Die laatste is hier ook eens langs geweest. Hij kreeg te horen dat een van de concrete problemen van onze Letterenfaculteit de unieke leerstoel paleografie en handschriftenkunde was, die vanwege het teruglopende aantal studenten zou moeten worden opgeheven. Nou, daarin kon de adviseur probleemloos meegaan. Wel stelde hij grootmoedig voor de betreffende hoogleraar dan niet te ontslaan, maar te werk te stellen op de afdeling computerprogramma’s. Wat is dat voor waanzin? Zo'n man denkt: handschrift, schrijven, computerprogramma’s, ja, die worden ook geschreven.’
Een structureel probleem waarmee Van Oostrom het afgelopen jaar zelf geconfronteerd werd, is de afnemende belangstelling onder eerstejaarsstudenten. Van Oostrom: ‘Tijdens mijn gewone colleges heb ik soms uitgesproken ordeproblemen. Alle docenten klagen daarover, het is echt een toenemend probleem. Studenten vinden er manifest geen ene pest aan, ze verstoren de boel door met elkaar te praten of te laat binnen te komen. Dan denk ik: verdomme, ze komen uit vrije wil de Nederlandse taal en letteren bestuderen, ze hoeven daar niet te zitten! Maar als je me vervolgens vraagt of de kwaliteit van de afgestudeerden is afgenomen, dan ben ik daar helemaal niet zo zeker van. Een van mijn studiegenoten is afgestudeerd toen ik al hoogleraar was, die was zeventiendejaars.’

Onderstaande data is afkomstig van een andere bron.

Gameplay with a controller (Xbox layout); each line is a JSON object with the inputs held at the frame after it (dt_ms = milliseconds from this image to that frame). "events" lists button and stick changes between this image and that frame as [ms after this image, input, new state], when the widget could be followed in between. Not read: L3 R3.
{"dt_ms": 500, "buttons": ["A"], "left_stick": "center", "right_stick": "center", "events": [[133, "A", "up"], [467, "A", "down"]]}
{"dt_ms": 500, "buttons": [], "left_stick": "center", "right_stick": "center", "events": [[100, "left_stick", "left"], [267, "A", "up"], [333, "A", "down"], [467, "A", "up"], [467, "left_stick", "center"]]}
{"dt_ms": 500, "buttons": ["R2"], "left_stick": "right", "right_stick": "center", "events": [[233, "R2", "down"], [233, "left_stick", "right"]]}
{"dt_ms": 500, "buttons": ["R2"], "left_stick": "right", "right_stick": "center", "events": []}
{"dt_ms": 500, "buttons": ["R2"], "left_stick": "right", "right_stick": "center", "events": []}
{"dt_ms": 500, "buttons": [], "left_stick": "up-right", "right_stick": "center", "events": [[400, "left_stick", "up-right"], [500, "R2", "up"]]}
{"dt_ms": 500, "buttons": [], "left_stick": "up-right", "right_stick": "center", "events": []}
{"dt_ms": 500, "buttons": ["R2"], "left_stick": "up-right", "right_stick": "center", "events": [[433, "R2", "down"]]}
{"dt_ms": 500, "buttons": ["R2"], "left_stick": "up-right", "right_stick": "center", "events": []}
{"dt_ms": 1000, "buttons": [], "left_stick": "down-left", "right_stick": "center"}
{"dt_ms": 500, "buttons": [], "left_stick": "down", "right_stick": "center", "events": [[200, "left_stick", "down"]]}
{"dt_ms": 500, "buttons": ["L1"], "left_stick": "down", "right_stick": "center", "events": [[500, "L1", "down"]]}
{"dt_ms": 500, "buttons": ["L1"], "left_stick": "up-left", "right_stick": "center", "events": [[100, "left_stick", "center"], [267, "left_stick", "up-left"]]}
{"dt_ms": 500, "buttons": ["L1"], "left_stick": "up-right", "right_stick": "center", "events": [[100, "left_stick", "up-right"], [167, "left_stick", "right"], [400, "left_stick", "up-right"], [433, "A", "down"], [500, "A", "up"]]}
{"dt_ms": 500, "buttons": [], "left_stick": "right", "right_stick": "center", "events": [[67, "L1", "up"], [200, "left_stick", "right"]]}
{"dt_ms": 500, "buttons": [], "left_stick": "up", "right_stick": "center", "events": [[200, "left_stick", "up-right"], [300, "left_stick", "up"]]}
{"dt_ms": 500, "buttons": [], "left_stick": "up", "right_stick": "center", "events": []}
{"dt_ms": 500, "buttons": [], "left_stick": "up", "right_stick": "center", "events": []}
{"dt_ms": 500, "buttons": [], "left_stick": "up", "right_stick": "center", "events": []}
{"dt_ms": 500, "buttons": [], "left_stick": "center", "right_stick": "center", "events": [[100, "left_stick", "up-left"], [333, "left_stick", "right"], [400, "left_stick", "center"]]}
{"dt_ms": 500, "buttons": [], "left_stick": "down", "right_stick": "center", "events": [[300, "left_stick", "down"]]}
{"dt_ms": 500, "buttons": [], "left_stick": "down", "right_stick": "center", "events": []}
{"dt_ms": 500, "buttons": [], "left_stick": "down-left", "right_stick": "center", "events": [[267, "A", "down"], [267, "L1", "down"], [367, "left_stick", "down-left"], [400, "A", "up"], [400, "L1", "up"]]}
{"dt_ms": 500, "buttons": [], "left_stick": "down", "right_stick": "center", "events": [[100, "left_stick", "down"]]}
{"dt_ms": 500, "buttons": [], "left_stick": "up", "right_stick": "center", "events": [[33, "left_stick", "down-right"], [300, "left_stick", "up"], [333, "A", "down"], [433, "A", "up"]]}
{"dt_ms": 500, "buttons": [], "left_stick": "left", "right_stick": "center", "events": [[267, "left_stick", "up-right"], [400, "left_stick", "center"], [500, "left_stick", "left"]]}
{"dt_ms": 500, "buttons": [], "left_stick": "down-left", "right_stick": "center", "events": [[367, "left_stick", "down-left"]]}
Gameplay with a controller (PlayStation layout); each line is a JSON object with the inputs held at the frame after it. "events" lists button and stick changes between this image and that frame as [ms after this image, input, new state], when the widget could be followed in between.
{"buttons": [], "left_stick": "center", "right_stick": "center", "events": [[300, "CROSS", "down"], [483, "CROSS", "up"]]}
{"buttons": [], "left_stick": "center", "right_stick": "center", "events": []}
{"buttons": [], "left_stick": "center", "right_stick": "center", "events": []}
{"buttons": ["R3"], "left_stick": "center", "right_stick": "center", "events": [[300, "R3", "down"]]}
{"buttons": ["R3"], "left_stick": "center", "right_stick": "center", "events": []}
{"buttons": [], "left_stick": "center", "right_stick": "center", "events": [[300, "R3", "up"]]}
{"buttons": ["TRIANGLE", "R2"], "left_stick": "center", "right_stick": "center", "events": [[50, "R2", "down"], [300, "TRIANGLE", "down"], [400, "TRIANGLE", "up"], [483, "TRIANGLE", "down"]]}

Nu de mediastormen wat geluwd zijn, wijdt Van Oostrom zijn tijd dus weer aan het temmen van zijn studenten èn aan de harde wetenschap. Hoewel?
Van Oostrom: ‘Een van de redenen waarom ik de middeleeuwen zo boeiend vind, is het spanningsveld dat ligt tussen wat je zou willen weten en wat je niet kunt weten. Dat geeft aanleiding tot speculeren. De Ako-jury zei dat in mijn boek “de verbeelding aan de macht was”, verbeelding in de zin dat er geprobeerd wordt iets wat heel ver weg ligt toch met inlevingsvermogen en effectbejag tot leven te wekken. Wat dat betreft is er geen harde scheidslijn tussen wetenschap en kunst. Je kunt je beperken tot wetenschappelijke feitjes, maar dan moet je voor lief nemen dat er heel erg veel is waarover je niks zegt. Dingen waarover ik toch wil nadenken en misschien ook wel iets zeggen. Zo beland je in de vrije ruimte waarin ik me heel nadrukkelijk beweeg. In dat opzicht heeft de wetenschap een artistiek en in mijn geval een literair element.’